You could tell the siblings that it will not be possible for you to store this stuff any longer, so if they want it kept they'll have to fork out for regular payments to rent a self-storage facility.

You, of course, don't need to pay for the self-storage because your position is clear: you want the stuff gone.

Otherwise, I'd second the suggestions above for a round-robin style disbursement of things among the five siblings. Just keep working through everybody's lists until everything that anybody actually wants enough to take home is gone, and then either sell the rest or donate it to charity.
posted by UbuRoivas at 7:50 PM on October 17, 2010 [1 favorite]


There is a lot of good advice here.

I suspect that you have held on to everything for so long because you are afraid someone will be angry or hurt that such-and-such was given away.
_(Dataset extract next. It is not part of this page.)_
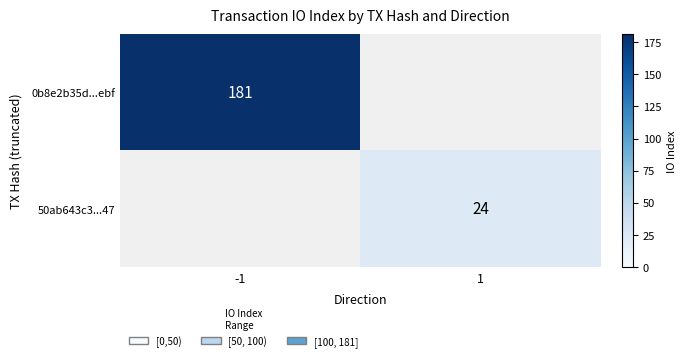

The value of 0b8e2b35d...ebf at -1 is 65. True or false?

False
The way to avoid that is to decide what your "rules" will be for how things are distributed, sold, and donated. Make sure that family members buy in to your rules, and explain that if someone doesn't buy in but doesn't have a reasonable alternate solution, majority of agreement to that particular rule will take precedence.
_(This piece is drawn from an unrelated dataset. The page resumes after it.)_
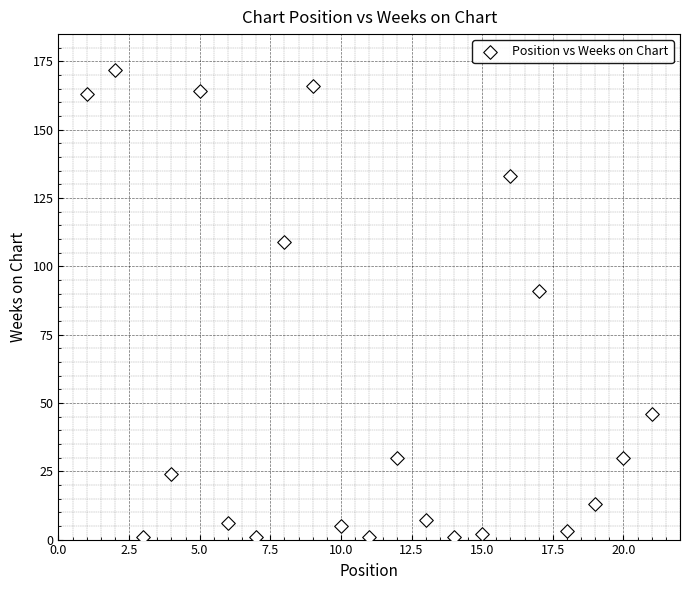

What Y value in the scatter plot is closest to 86?

91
We had a situation in our family where grandmas' jewelry was to be distributed among several daughters and granddaughters, however, the excutrix of the estate, one of the daughters, never made her distribution parameters known. In this particular case everyone was shown the items at the same time, but no method had been mentioned for how people were to indicate what they wanted (everything was just sort of passed around in a circle, so if you were sitting at the beginning of the circle, you didn't know if something would still be available once it got to the end of the circle), nor was there any discussion of how a "tie" would be settled in the event that two people wanted the same item. Feelings were hurt, angry words were spoken, family members were estranged for years. None of the family members involved were greedy about the items they wanted, it really all boiled down to misunderstanding and a lack of clear leadership. It could have all been avoided with clear communication BEFORE distribution began.